Other than the occasional not-working, I actually like this remote.


----------



## Strype (Feb 17, 2009)

well...it seems you have worked your way through the learning curve that is taught in a level one pronto training course ... 

now look at your first review post ....big difference from then to now huh?

having a proper program in a remote like this makes a world of difference. Having someone who knows how to program the remote properly makes a big difference for the end user. The programming determines whether it is a piece of junk, an enjoyable experience or even a GREAT remote when done by an experienced programmer.

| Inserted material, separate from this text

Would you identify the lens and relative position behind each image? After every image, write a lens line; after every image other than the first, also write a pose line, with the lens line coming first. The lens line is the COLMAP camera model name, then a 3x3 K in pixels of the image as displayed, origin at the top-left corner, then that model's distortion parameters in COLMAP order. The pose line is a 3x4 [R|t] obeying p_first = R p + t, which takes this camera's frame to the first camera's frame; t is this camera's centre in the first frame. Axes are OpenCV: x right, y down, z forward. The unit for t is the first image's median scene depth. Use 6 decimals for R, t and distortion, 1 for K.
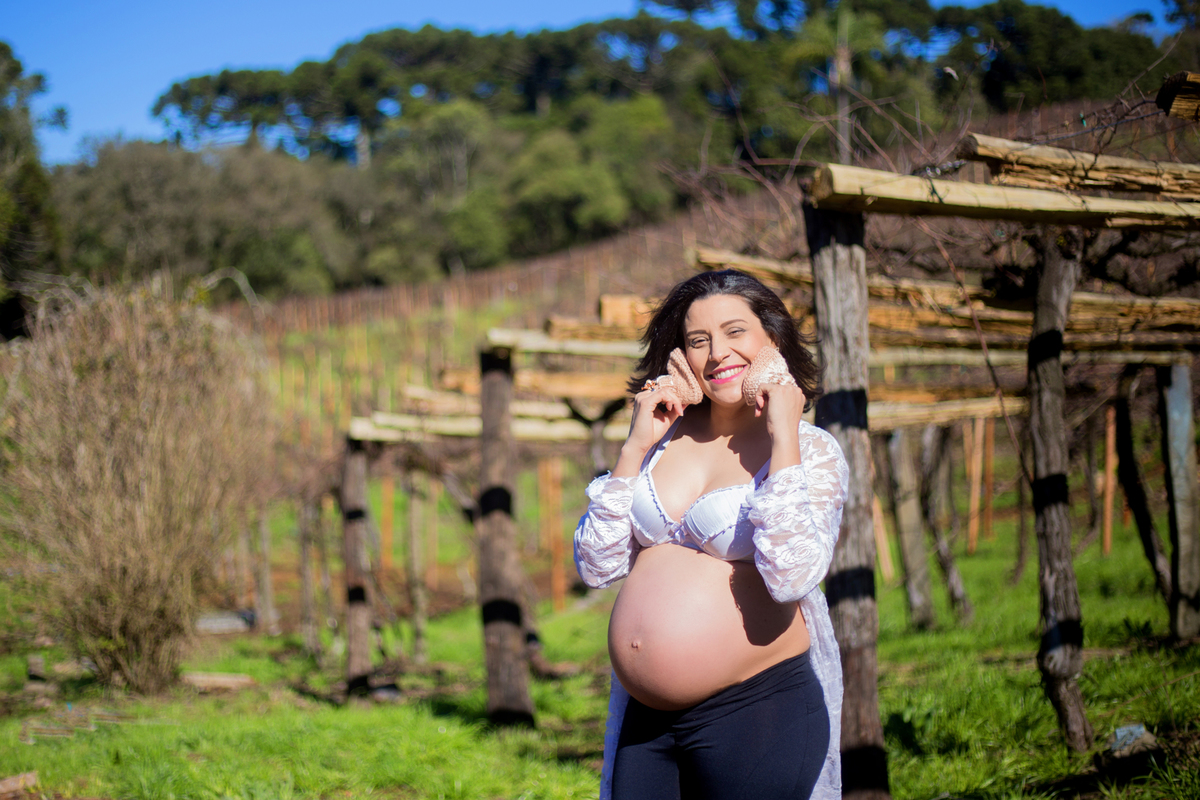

glad you took the time to fight your way through it....haha


----------



## lcaillo (May 2, 2006)

Just don't drop it. We get these things back with cracked screens all the time.


----------



## maierhof (Mar 16, 2009)

Hey - while we are on the subject of the TSU - does anyone have a link to a battery replacement for this thing? I have tried the RadioShack version but it turns out not to work... would love to replace this thing for new one. 

thanks!


----------



## ranchero (May 17, 2009)

I'm using this remote now, in my opinion, it's not convenient if many extended options used, there's not much programming for them, they all mixed in the list, no dedicated buttons can be made.


----------



## Anthony (Oct 5, 2006)

Okay, I rescind my criticism of this remote. A new firmware was just released for both this remote and the RFX9200 IR repeating station. 

I only upgraded the remote. I will need to cobble together a special serial cable to update the RFX9200 (serial to tip-ring-sleeve 1/8"). So far, it fixed almost all the "Command Failed" errors I was having. It seems like all the buttons take about a half second longer to engage (at least the macros). I imagine the remote is verifying connectivity to the base station, frequency hopping if necessary, then transmitting the IR codes.

Before I think it was simply trying to send the codes and if that failed it just aborted.

So it took a year for me to approve of this remote, but at least they fixed it. Better late than never


----------